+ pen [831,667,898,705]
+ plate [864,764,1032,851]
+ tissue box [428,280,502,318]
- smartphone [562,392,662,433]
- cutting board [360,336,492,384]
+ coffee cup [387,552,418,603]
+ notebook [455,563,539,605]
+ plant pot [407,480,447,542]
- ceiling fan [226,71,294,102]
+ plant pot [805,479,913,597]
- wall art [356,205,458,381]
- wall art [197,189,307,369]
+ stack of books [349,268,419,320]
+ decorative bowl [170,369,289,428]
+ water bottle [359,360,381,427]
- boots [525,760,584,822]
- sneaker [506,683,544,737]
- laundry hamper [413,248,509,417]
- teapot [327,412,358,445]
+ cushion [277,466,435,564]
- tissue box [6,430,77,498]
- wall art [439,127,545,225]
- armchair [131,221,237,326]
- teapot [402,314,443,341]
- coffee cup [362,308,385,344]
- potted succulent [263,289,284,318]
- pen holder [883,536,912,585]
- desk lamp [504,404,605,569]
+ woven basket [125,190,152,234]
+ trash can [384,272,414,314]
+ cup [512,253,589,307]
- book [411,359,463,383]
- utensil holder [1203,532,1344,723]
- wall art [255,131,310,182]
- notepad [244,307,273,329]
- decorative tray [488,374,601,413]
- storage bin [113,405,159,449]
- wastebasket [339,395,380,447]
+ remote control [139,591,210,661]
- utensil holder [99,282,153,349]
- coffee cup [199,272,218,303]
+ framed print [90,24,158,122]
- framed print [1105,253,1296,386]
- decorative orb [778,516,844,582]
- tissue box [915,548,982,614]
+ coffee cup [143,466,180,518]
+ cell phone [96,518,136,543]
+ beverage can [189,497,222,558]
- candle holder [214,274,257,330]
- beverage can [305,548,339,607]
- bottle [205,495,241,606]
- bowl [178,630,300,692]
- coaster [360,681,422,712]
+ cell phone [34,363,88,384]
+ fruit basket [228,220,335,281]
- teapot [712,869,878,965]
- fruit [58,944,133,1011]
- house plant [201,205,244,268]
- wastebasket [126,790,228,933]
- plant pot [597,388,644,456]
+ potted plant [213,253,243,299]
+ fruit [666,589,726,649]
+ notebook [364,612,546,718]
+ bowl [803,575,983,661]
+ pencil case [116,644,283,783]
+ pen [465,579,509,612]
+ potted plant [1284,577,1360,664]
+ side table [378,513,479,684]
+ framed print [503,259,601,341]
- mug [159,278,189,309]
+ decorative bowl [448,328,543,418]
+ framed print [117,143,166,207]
######
» **What you have to do**: An exact copy of the lines above, from the one containing "fruit basket [228,220,335,281]" down to the one containing "decorative bowl [448,328,543,418]" and including both, is the whole answer; retype it and nothing else.

» **Solution for this problem**:
+ fruit basket [228,220,335,281]
- teapot [712,869,878,965]
- fruit [58,944,133,1011]
- house plant [201,205,244,268]
- wastebasket [126,790,228,933]
- plant pot [597,388,644,456]
+ potted plant [213,253,243,299]
+ fruit [666,589,726,649]
+ notebook [364,612,546,718]
+ bowl [803,575,983,661]
+ pencil case [116,644,283,783]
+ pen [465,579,509,612]
+ potted plant [1284,577,1360,664]
+ side table [378,513,479,684]
+ framed print [503,259,601,341]
- mug [159,278,189,309]
+ decorative bowl [448,328,543,418]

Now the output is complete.